Rating: C+
Dir: John Carpenter
Star: Jeff Bridges, Karen Allen, Charles Martin Smith, Richard Jaeckel
A radical contrast to Carpenter’s other alien-on-Earth works, The Thing and They Live, this depicts an extra-terrestrial (Bridges) here for kinder, gentler motives, shot down by the US military. He takes the form of Scott Hayden, the deceased husband of Jenny (Allen), who is understandably startled by her dead spouse’s return. But she agrees to help him get across country to Meteor Crater in Arizona, where he’ll be picked up; meanwhile, both science (Smith) and the military (Jaeckel) are hot on the starman’s trail. If that sounds more than a touch similar to E.T., yeah, it is. At one point both films – E.T. at that stage called Night Skies – were in development at Columbia, before the studio decided to stop their option on the Spielberg project.

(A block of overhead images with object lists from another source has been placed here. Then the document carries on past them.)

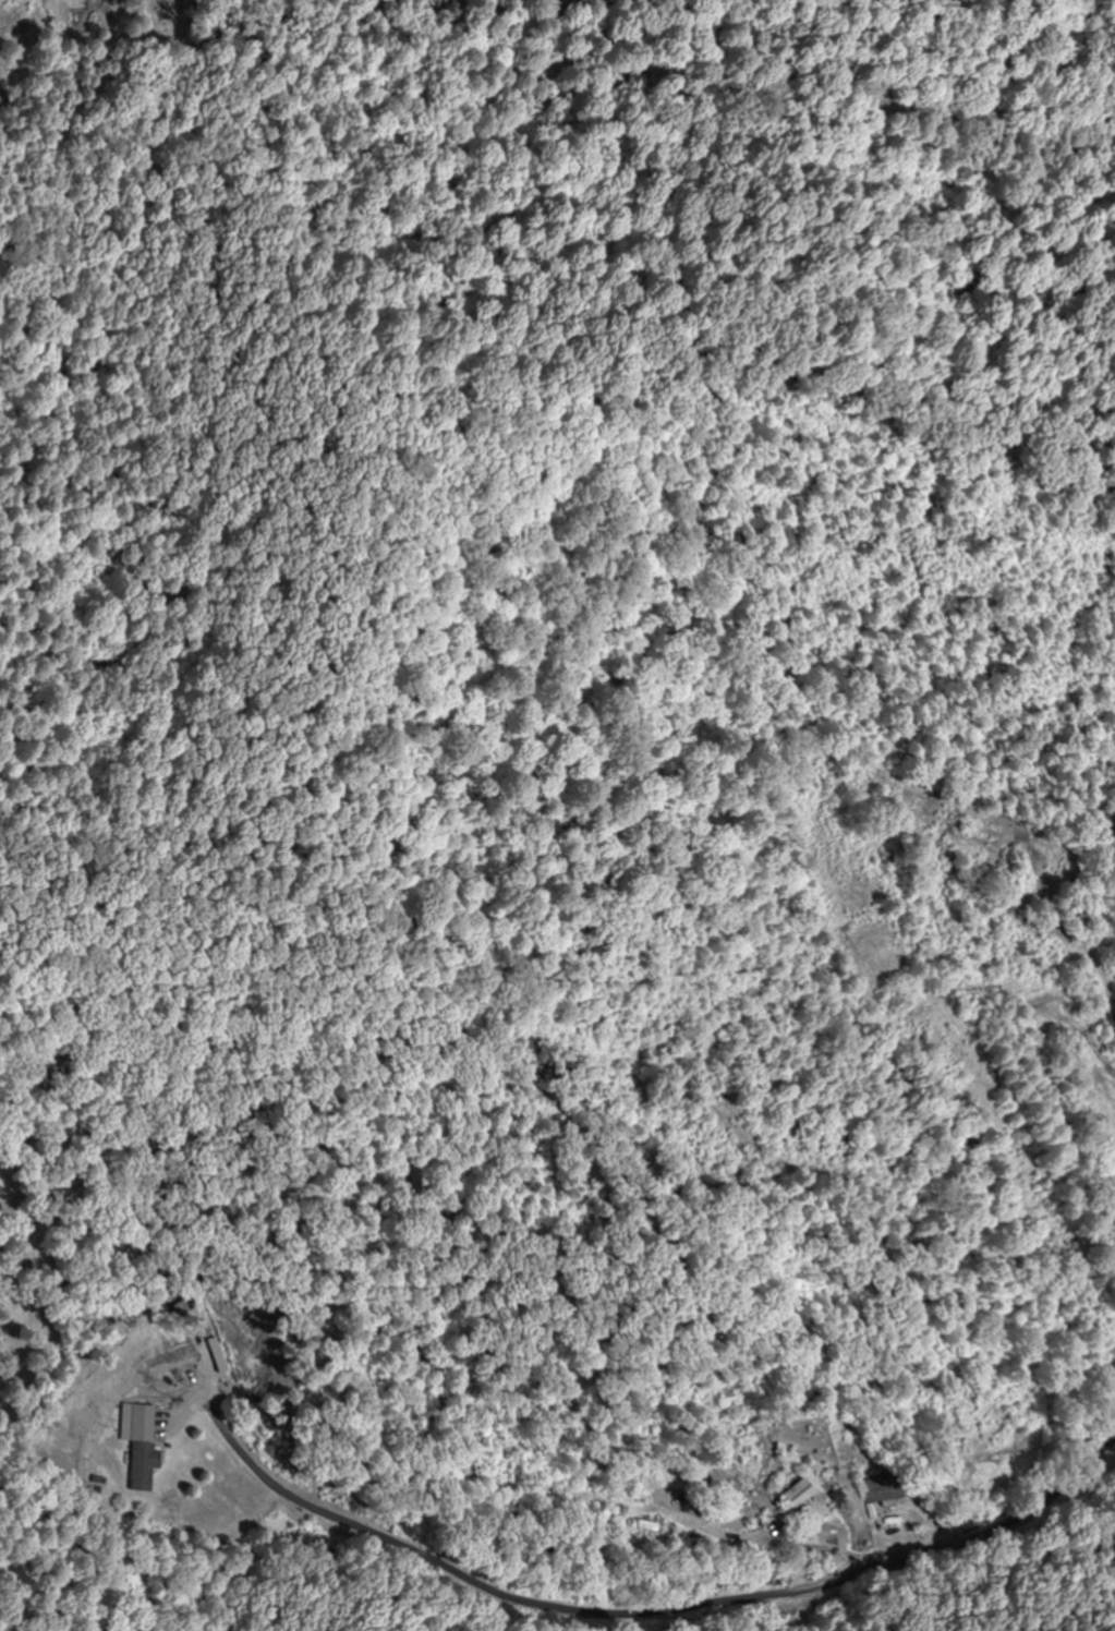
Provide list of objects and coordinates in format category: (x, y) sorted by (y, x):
building: (145, 1448)
building: (878, 1493)
building: (792, 1496)
road: (1004, 1523)
building: (641, 1526)
road: (1002, 1575)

The rest, as they say, is history, E.T. going on to become the biggest-grossing film of all time to that point, while this languished in development, going through a series of directors, including Adrian Lyne, John Badham and Tony Scott, before Carpenter came on board. The net result of said languishing, is a script that perhaps feels less polished than ground down. Still, if it doesn’t pack anything like the emotional wallop of E.T. [let’s face it, when it comes to tugging on the audience’s heart-strings, Spielberg is Paganini], that isn’t necessarily a bad thing, as it takes a more mature look at the same scenario, with an adult perspective on love, loss and letting go.

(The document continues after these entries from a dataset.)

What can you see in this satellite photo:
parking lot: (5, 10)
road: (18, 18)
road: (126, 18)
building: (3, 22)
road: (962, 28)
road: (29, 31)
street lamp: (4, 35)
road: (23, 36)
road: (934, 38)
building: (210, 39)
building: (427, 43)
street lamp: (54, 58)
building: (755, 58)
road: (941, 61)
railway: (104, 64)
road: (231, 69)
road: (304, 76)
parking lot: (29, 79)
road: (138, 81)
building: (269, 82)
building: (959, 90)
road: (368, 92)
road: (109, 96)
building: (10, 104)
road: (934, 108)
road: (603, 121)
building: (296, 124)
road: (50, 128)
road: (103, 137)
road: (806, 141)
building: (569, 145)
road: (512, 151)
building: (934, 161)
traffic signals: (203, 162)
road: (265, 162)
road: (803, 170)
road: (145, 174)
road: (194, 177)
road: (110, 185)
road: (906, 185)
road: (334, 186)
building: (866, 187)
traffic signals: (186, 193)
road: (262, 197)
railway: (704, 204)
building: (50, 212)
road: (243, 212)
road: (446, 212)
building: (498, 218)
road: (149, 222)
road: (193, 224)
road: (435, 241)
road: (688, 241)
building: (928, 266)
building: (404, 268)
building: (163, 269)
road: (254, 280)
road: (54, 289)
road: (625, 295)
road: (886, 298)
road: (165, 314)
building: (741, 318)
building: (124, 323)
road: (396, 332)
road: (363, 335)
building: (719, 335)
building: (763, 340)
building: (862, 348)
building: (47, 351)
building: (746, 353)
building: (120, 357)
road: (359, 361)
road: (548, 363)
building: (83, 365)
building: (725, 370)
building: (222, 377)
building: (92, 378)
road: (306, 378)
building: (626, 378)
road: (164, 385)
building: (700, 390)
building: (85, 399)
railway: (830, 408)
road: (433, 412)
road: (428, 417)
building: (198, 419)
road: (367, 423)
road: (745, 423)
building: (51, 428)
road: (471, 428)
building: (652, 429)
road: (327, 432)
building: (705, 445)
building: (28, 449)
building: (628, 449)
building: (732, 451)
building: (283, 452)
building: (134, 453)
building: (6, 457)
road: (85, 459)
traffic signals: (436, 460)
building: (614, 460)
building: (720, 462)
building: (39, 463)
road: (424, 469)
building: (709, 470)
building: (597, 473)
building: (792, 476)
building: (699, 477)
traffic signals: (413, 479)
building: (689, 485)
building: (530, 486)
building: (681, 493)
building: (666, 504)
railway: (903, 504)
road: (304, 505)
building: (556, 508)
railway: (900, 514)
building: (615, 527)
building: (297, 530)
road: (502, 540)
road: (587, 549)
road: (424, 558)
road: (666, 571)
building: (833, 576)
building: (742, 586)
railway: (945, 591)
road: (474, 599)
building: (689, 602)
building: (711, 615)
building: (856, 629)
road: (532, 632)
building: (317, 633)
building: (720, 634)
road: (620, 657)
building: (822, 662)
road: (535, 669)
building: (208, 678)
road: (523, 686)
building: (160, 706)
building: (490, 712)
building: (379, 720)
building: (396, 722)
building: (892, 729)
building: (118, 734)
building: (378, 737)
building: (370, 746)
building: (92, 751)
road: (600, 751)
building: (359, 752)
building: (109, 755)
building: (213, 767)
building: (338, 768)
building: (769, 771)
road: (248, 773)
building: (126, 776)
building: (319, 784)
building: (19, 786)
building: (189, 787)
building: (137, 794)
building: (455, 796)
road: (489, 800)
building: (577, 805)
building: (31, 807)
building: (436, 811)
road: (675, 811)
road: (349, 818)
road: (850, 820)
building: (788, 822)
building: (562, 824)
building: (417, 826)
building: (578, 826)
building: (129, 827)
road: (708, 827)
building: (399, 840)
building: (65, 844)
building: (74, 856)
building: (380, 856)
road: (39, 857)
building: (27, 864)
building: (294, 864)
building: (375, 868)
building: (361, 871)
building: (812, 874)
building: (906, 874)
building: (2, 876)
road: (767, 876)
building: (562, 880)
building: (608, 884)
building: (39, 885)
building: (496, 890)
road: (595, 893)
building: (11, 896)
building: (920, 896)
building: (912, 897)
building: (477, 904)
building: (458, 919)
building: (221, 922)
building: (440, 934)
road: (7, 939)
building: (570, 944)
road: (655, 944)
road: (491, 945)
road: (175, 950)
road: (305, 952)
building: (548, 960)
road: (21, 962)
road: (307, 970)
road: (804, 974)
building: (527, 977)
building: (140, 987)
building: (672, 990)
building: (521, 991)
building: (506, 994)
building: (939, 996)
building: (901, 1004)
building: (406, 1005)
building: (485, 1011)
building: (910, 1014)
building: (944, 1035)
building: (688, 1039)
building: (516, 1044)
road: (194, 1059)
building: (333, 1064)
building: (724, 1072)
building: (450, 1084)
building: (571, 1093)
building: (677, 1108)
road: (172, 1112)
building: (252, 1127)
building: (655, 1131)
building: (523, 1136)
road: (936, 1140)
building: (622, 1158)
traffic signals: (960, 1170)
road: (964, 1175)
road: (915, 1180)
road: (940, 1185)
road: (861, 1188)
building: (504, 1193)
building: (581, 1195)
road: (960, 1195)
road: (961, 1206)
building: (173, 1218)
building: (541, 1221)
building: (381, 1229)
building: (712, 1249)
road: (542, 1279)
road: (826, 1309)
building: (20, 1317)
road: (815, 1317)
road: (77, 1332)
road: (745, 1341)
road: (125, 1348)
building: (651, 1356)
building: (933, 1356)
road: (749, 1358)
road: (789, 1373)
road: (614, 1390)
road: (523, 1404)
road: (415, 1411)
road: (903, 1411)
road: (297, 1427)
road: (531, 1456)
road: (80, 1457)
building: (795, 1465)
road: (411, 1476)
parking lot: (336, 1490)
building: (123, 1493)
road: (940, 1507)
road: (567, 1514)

Bridges’ performance is a decently subtle one, drifting slowly from being entirely alien, just possessing human form, eventually becoming someone who has a foot in both worlds. That said, I don’t get why Jenny is so utterly uninterested in the alien: if I was driving across country with one, I’d be pressing him for details on every aspect of his culture, and making copious notes on inter-stellar travel or whatever. However, it is more of a love story than “hard” science-fiction, which likely also marks a unique position in Carpenter’s filmography. He’s not bad at handling these aspects, but the fact he immediately scurried back to genre, with Big Trouble in Little China, probably tells you he wasn’t comfortable here. Not awful, yet I wanted substantially more than E.T. for grown-ups.